A device is surgically implanted and delivers electrical stimulation to the anal canal area, the lower part of the colon, and the bladder. If you have fecal (bowel) incontinence or chronic constipation, the use of this device may improve your ability to delay the urge to empty your bowel, decrease the number of accidents, and improve your quality of life.


Sacral nerves are located in the pelvic area just above the tailbone. These nerves control the muscles and organs that contribute to overall bowel control, such as the anal sphincter and pelvic floor.

In some cases, SNS can effectively treat fecal incontinence. It may also be used to treat overactive bladder, including the frequent, sudden urge to go to the toilet. In addition, it can address symptoms of stubborn constipation and fecal incontinence.

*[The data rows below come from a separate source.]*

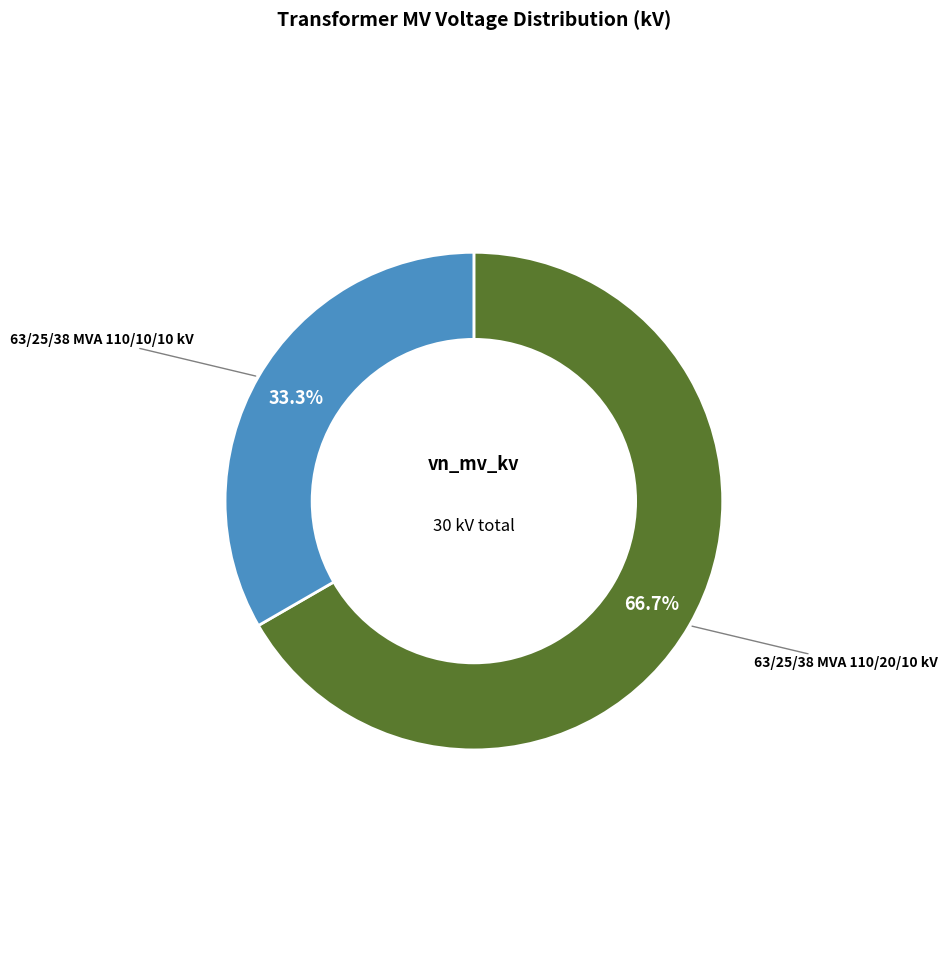

True or false: 63/25/38 MVA 110/20/10 kV accounts for 67% of the total.

True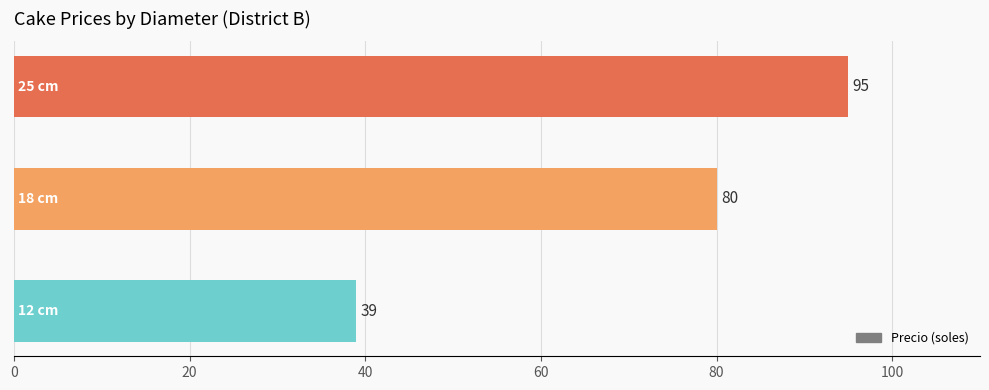

Count the number of data series in this chart.

1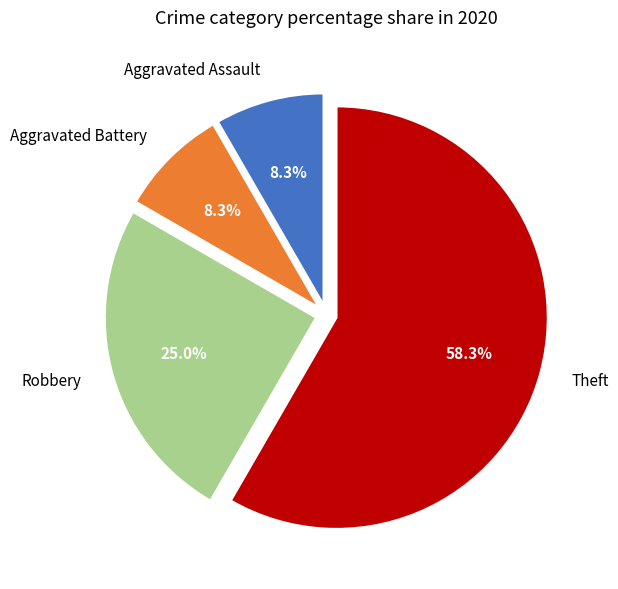

To the nearest percent, what is the average slice percentage?

25%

Sacral nerve stimulation should be considered when dietary changes, medication, lifestyle changes, and other therapies are not successful. Individuals that are experiencing fecal incontinence and/or chronic constipation who have failed other treatments may be eligible for this treatment.

This treatment is performed in two stages. The first is the test stimulation phase to allow your physician to assess whether or not symptoms will be reduced from a temporary, external neurostimulator. You will be asked to document your symptoms during this trial period. If this therapy shows significant improvement for you during this time, then your physician will surgically implant a permanent stimulator for the next phase of treatment. This stimulator can last between 5-10 years before needing to be replaced.